Jun 27, 2016 at 8:08 pm | Print View
CEDAR RAPIDS — The crowd at Elmcrest Country Club Monday saw great golfers. The girls in the crowd might have seen something else.
With a tournament in nearby Arkansas over the weekend and the Zach Johnson Foundation Classic scheduled for earlier in the year, a host of the LPGA’s best made their way to Cedar Rapids for the charity event.
Of course, Arkansas being close to Iowa is relative, but Johnson’s tournament being moved up did not conflict with practice for the LPGA U.S. Open. The tournament also comes on an off week for the LPGA, another draw.
Johnson said with the schedule working out for the LPGA players, he did not hesitate to bring in a talented field of women.
“With the schedule change it just kind of worked out,” Johnson said. “We’ve had a lot of girls who want to come out here, and if they can see some model pros in that and maybe see some girls that they aspire to be like I think that’s terrific.”
Johnson’s foundation supports Kids on the Course, a partnership between the Cedar Rapids School District and the foundation to help local students graduate college.
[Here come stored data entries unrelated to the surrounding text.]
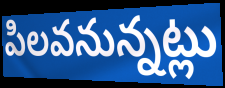
పిలవనున్నట్లుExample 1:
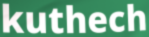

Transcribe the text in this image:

kuthech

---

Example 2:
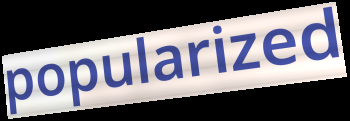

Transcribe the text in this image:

popularized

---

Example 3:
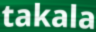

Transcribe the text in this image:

takala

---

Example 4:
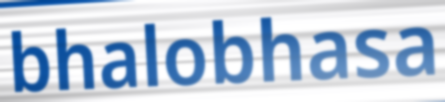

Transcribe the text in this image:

bhalobhasa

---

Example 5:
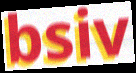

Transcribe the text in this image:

bsiv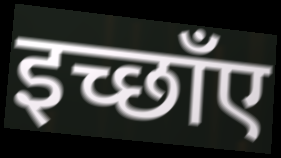
इच्छाँए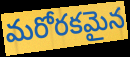
మరోరకమైనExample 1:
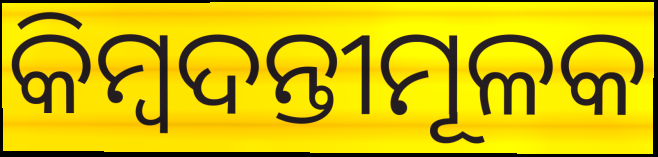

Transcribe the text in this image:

କିମ୍ବଦନ୍ତୀମୂଳକ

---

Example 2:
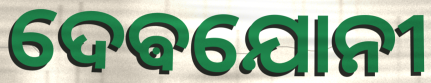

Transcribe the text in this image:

ଦେଵଯୋନୀ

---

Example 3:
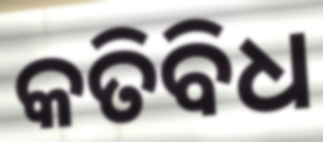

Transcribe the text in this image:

କତିବିଧ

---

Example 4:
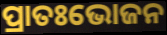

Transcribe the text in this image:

ପ୍ରାତଃଭୋଜନ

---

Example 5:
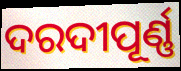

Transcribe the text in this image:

ଦରଦୀପୂର୍ଣ୍ଣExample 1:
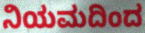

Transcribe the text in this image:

ನಿಯಮದಿಂದ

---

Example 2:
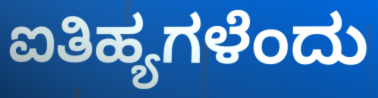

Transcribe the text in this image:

ಐತಿಹ್ಯಗಳೆಂದು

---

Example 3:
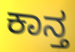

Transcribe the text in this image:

ಕಾನ್ತ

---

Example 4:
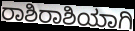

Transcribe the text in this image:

ರಾಶಿರಾಶಿಯಾಗಿ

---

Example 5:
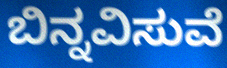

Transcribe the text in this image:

ಬಿನ್ನವಿಸುವೆ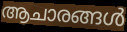
ആചാരങ്ങൾ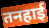
तनहाई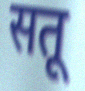
सतूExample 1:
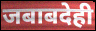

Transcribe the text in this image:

जबाबदेही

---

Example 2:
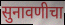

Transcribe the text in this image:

सुनावणीचा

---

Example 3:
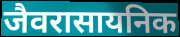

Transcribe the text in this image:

जैवरासायनिक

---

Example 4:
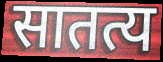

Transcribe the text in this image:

सातत्य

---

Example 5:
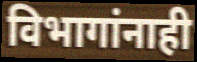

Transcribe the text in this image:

विभागांनाही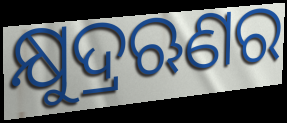
କ୍ଷୁଦ୍ରଋଣରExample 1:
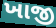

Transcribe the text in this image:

ખાજી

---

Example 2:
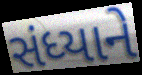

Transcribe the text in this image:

સંધ્યાને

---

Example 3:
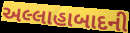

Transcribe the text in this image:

અલ્લાહાબાદની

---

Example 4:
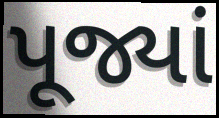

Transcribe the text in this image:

પૂજ્યાં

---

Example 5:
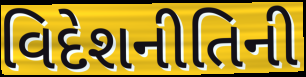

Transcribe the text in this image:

વિદેશનીતિની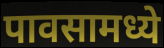
पावसामध्येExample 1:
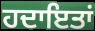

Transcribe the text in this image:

ਹਦਾਇਤਾਂ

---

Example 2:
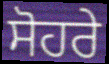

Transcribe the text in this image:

ਸੋਹਰੇ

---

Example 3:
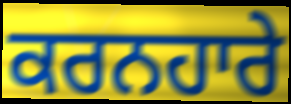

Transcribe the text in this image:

ਕਰਨਹਾਰੇ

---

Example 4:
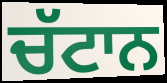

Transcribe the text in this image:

ਚੱਟਾਨ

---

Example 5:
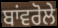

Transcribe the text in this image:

ਬਾਂਵਰੋਲੇ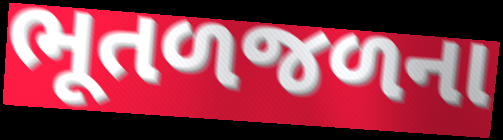
ભૂતળજળના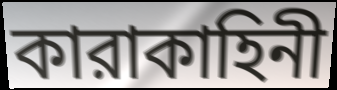
কারাকাহিনী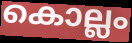
കൊല്ലംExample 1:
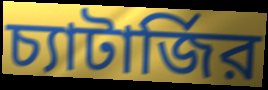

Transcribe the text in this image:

চ্যাটার্জির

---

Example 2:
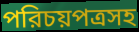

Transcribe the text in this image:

পরিচয়পত্রসহ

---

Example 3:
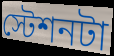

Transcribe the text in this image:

স্টেশনটা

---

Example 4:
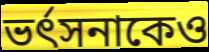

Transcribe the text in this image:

ভর্ৎসনাকেও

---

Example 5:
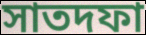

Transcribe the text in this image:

সাতদফাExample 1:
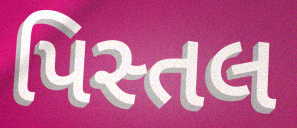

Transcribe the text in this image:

પિસ્તલ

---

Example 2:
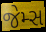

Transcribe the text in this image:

જેમ્સ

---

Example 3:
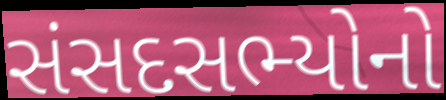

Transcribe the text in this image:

સંસદસભ્યોનો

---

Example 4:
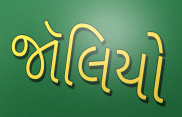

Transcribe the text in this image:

જૉલિયો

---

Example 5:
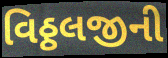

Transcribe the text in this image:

વિઠ્ઠલજીની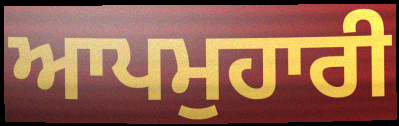
ਆਪਮੁਹਾਰੀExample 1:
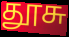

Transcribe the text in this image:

தூசு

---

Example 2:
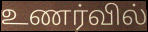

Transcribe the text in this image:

உணர்வில்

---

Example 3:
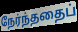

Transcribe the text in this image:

நேர்ந்ததைப்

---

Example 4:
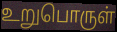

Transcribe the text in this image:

உறுபொருள்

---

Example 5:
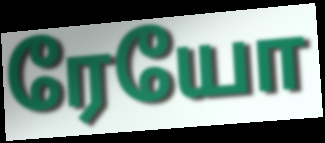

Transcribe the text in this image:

ரேயோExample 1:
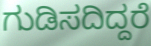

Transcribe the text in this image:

ಗುಡಿಸದಿದ್ದರೆ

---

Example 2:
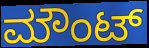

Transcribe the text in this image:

ಮೌಂಟ್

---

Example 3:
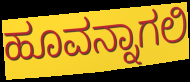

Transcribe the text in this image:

ಹೂವನ್ನಾಗಲಿ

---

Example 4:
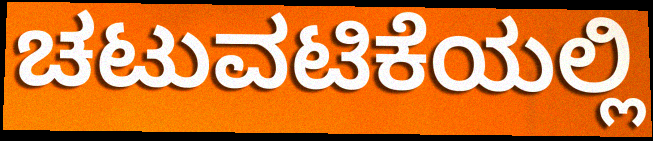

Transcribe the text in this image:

ಚಟುವಟಿಕೆಯಲ್ಲಿ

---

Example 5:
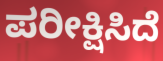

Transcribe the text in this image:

ಪರೀಕ್ಷಿಸಿದೆ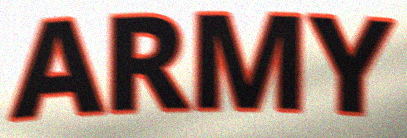
ARMYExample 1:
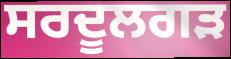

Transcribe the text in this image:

ਸਰਦੂਲਗੜ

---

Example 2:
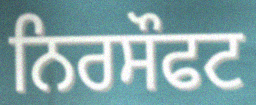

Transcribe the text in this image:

ਨਿਰਸੌਫਟ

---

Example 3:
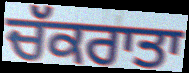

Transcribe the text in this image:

ਚੱਕਰਾਤਾ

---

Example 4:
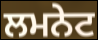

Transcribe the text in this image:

ਲਮਨੇਟ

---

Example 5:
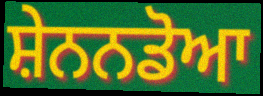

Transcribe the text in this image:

ਸ਼ੇਨਨਡੋਆ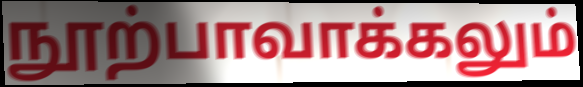
நூற்பாவாக்கலும்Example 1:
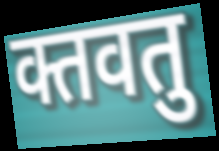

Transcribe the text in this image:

क्तवतु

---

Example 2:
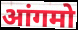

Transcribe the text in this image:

आंगमो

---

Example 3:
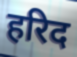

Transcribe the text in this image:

हरिद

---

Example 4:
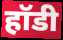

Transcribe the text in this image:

हॉडी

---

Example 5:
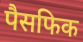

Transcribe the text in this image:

पैसफिकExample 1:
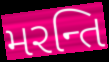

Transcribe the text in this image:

મરન્તિ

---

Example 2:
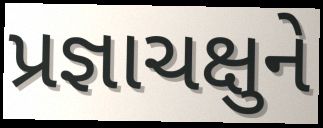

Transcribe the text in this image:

પ્રજ્ઞાચક્ષુને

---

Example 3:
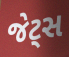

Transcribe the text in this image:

જેટ્સ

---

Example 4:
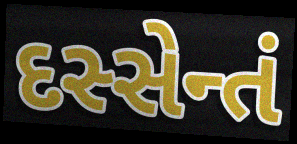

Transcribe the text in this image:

દસ્સેન્તં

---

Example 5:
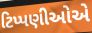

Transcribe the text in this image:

ટિપ્પણીઓએ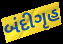
બંદીગૃહ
He said he’s wanted to bring more women to the tournament and called this years field of six terrific.
Mallory Blackwelder, Gerina Piller, Carlota Ciganda, Sara Brown, Sara Jane Smith and Azahara Munoz made the trip to Cedar Rapids. “Things like this, obviously, you have to get out of your schedule, and I could go home instead of going here,” said Munoz, an LPGA pro from Spain ranked No. 44 in the world. “When you see the things that Zach is doing, and you see all the kids out here and everyone supporting the event, it’s very refreshing.”
Munoz, who met Johnson through their mutual sponsor, has two top-10 finishes this year and is 53rd on the LPGA money list so far this season.
“It’s a cool opportunity for us to be with the guys, and see how they are,” Munoz said. “Zach has been so good to me since I met him with Transamerica. He asked me if I could come, of course I said yes.”
Monday’s pro-am tournament raised more than $930,000 for Johnson’s Kids on the Course charity, and many of the LPGA professionals gave the same reviews Munoz did.
Playing in groups of mostly men, the women routinely out-drove, out-chipped, and outputted their playing partners.
“I’m sure the guys that are playing with them are going to be humbled immediately,” Johnson said.
Some were dazzled by the company on the course, which included PGA tour members Rickie Fowler, Ben Higgins, and Jordan Spieth.
“We don’t really get to do a whole lot of events like this where we even get to see the guys,” Sarah Jane Smith said. “Most of us kind of are star struck even, ‘it’s like woo.’”
Smith, an Australian, turned pro in 2004 and broke onto the tour in 2006. She’d met Johnson before, but was impressed that Johnson remembered her from their first meeting.
Between the money raised, the influx of talented women in the field, and the almost cloudless afternoon, Monday’s edition of the classic seemed to be an improvement all the way through.
“He’s super nice, and remembered, which was even nicer,” Smith said. “It’s beautiful, the weather is perfect and me, I have a great group, we’re having a lot of fun.”